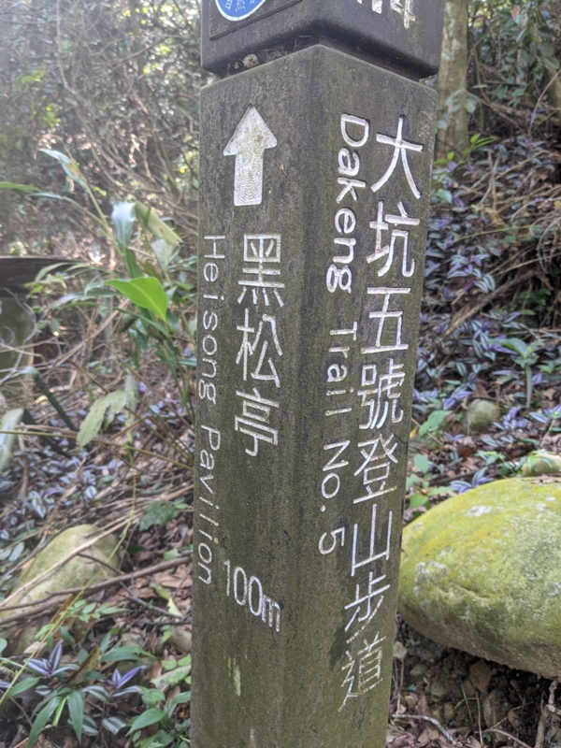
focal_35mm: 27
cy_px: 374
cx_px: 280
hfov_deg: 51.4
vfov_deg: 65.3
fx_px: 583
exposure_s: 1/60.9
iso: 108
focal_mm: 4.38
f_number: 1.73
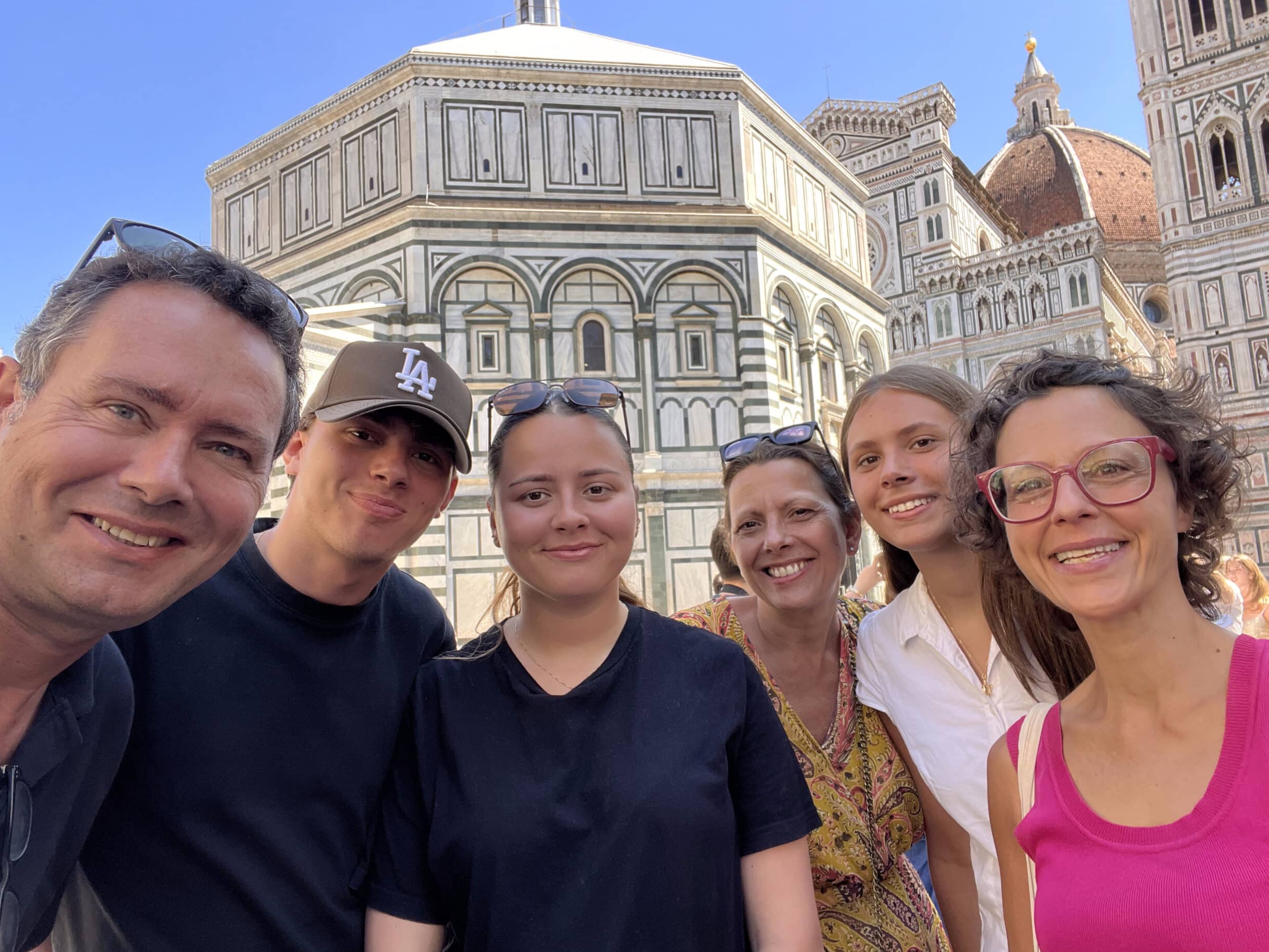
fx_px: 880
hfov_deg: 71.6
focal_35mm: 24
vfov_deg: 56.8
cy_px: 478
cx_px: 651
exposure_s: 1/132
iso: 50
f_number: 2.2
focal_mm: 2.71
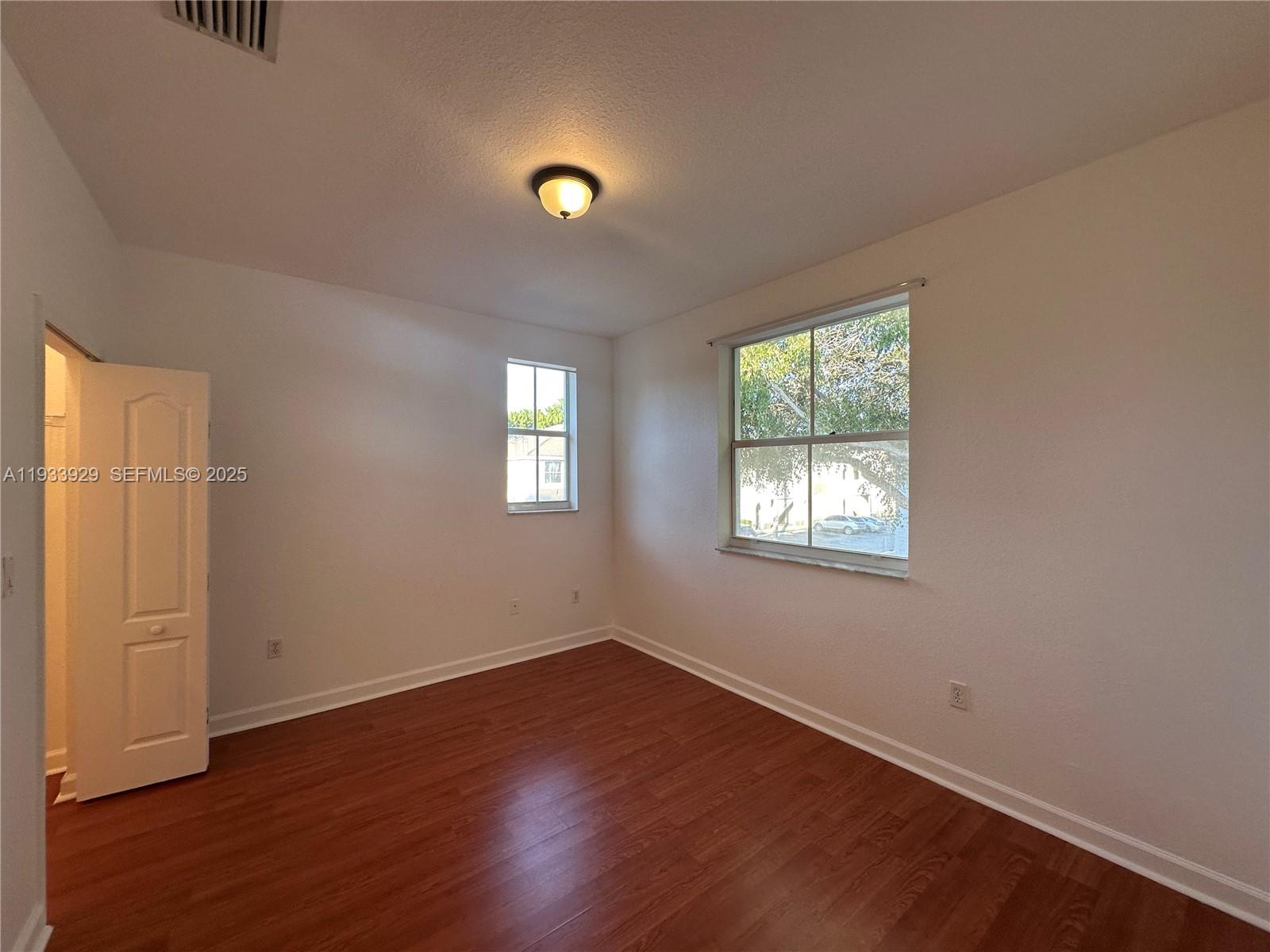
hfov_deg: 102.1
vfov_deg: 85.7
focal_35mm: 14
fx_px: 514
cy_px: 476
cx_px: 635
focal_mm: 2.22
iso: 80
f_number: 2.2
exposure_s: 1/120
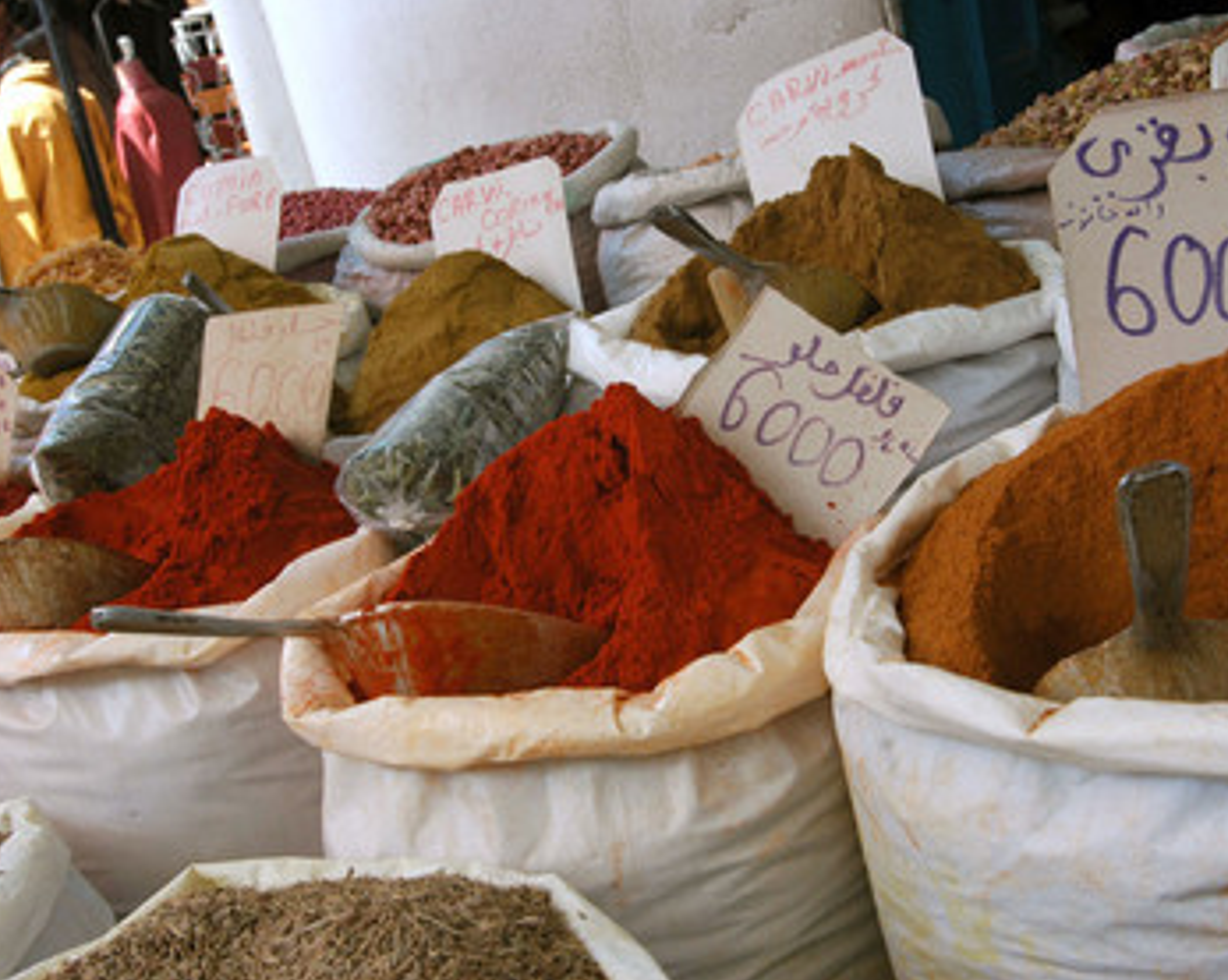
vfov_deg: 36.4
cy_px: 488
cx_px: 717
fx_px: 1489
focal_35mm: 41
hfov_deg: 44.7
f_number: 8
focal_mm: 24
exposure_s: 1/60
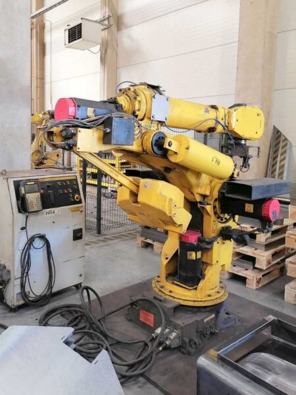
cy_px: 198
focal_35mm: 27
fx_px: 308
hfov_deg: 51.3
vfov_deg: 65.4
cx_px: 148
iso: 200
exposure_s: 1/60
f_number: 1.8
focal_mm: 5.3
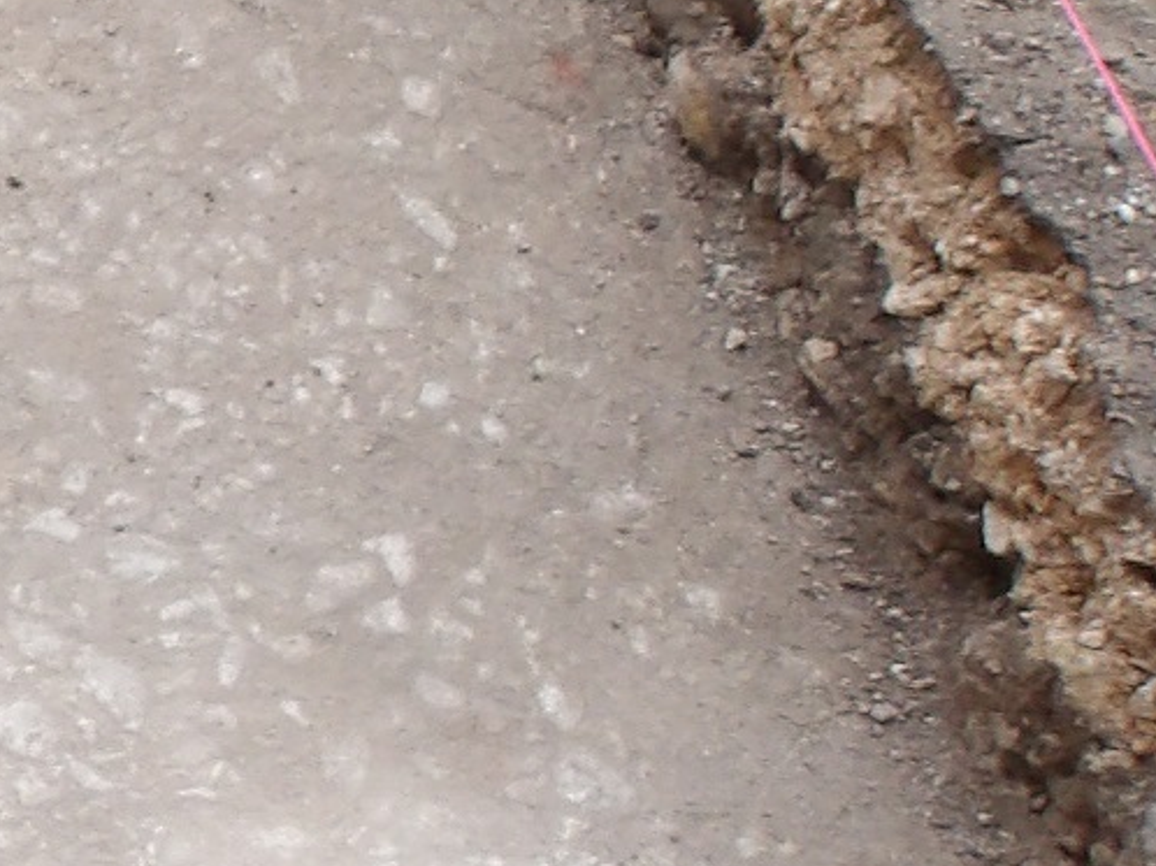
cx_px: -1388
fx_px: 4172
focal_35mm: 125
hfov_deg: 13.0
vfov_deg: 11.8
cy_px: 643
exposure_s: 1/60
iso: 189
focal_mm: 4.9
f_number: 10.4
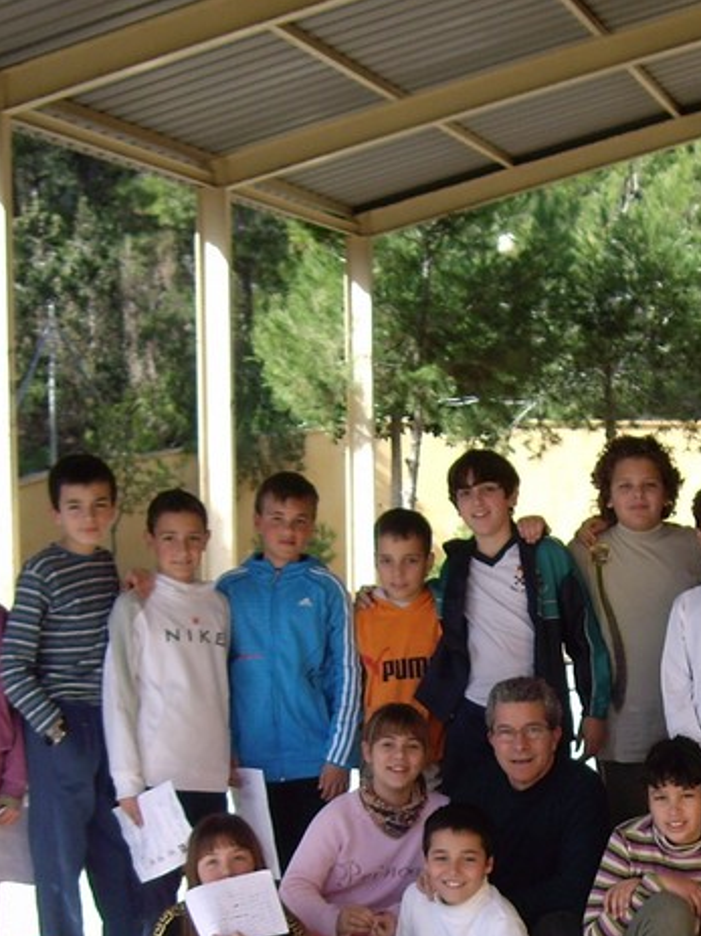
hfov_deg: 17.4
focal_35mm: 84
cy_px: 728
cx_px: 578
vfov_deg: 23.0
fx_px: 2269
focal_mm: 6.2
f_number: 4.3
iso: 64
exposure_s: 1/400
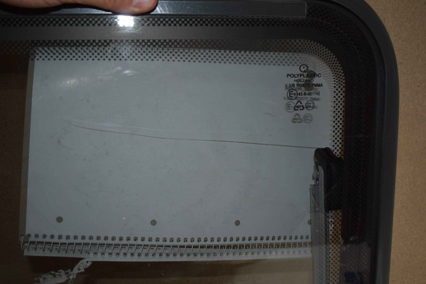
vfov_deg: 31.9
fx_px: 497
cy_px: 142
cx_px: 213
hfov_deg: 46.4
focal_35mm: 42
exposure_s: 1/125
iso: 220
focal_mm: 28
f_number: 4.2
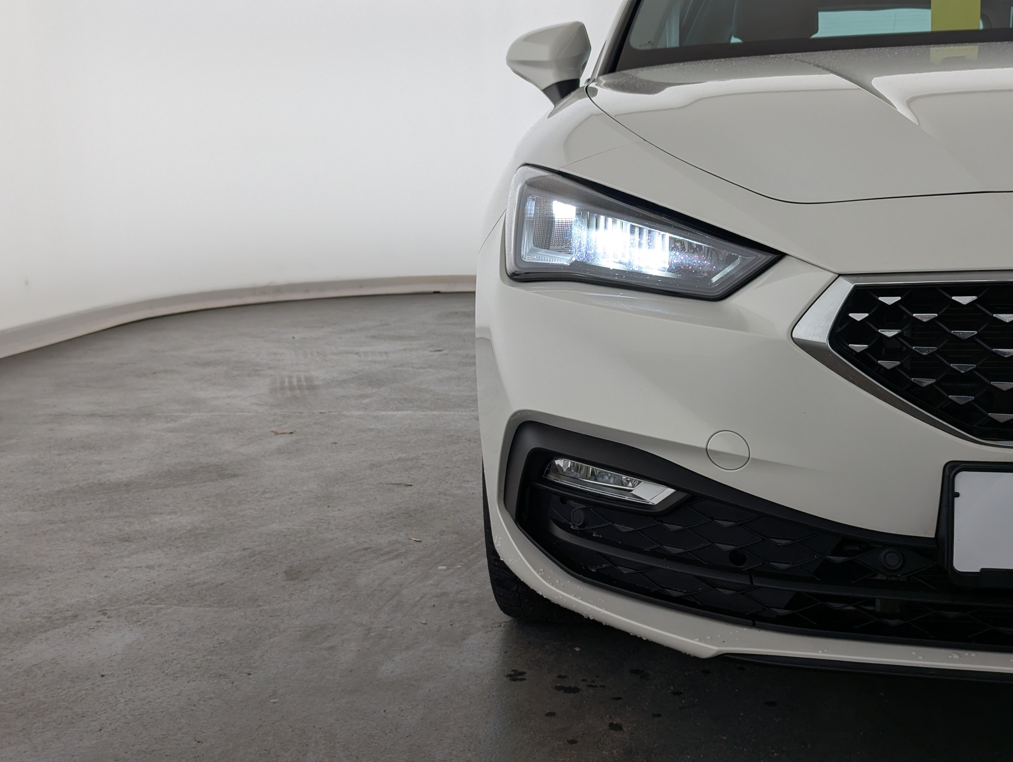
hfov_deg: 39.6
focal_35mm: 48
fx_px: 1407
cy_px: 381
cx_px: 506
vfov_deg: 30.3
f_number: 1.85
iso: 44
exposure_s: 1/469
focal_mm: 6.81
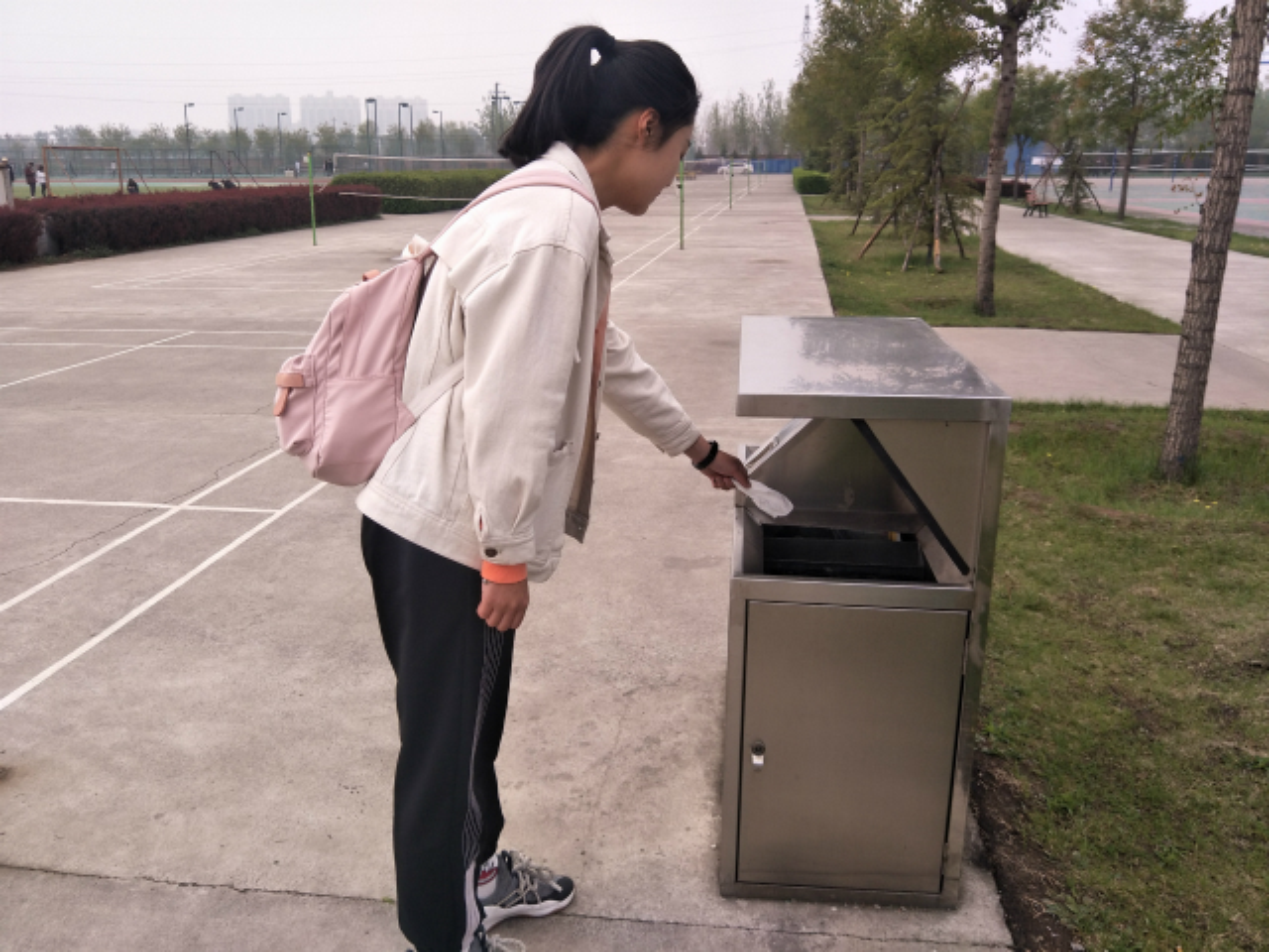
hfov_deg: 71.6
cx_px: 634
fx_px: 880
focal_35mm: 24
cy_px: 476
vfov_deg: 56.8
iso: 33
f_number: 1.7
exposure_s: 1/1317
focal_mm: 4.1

::::

• WHAT TO DO
Exclude all pictures and reproduce verbatim the lines running from the line that contains "fx_px: 2269" to the end of the data above, both ends included.

• ANSWER SECTION
fx_px: 2269
focal_mm: 6.2
f_number: 4.3
iso: 64
exposure_s: 1/400
vfov_deg: 31.9
fx_px: 497
cy_px: 142
cx_px: 213
hfov_deg: 46.4
focal_35mm: 42
exposure_s: 1/125
iso: 220
focal_mm: 28
f_number: 4.2
hfov_deg: 39.6
focal_35mm: 48
fx_px: 1407
cy_px: 381
cx_px: 506
vfov_deg: 30.3
f_number: 1.85
iso: 44
exposure_s: 1/469
focal_mm: 6.81
hfov_deg: 71.6
cx_px: 634
fx_px: 880
focal_35mm: 24
cy_px: 476
vfov_deg: 56.8
iso: 33
f_number: 1.7
exposure_s: 1/1317
focal_mm: 4.1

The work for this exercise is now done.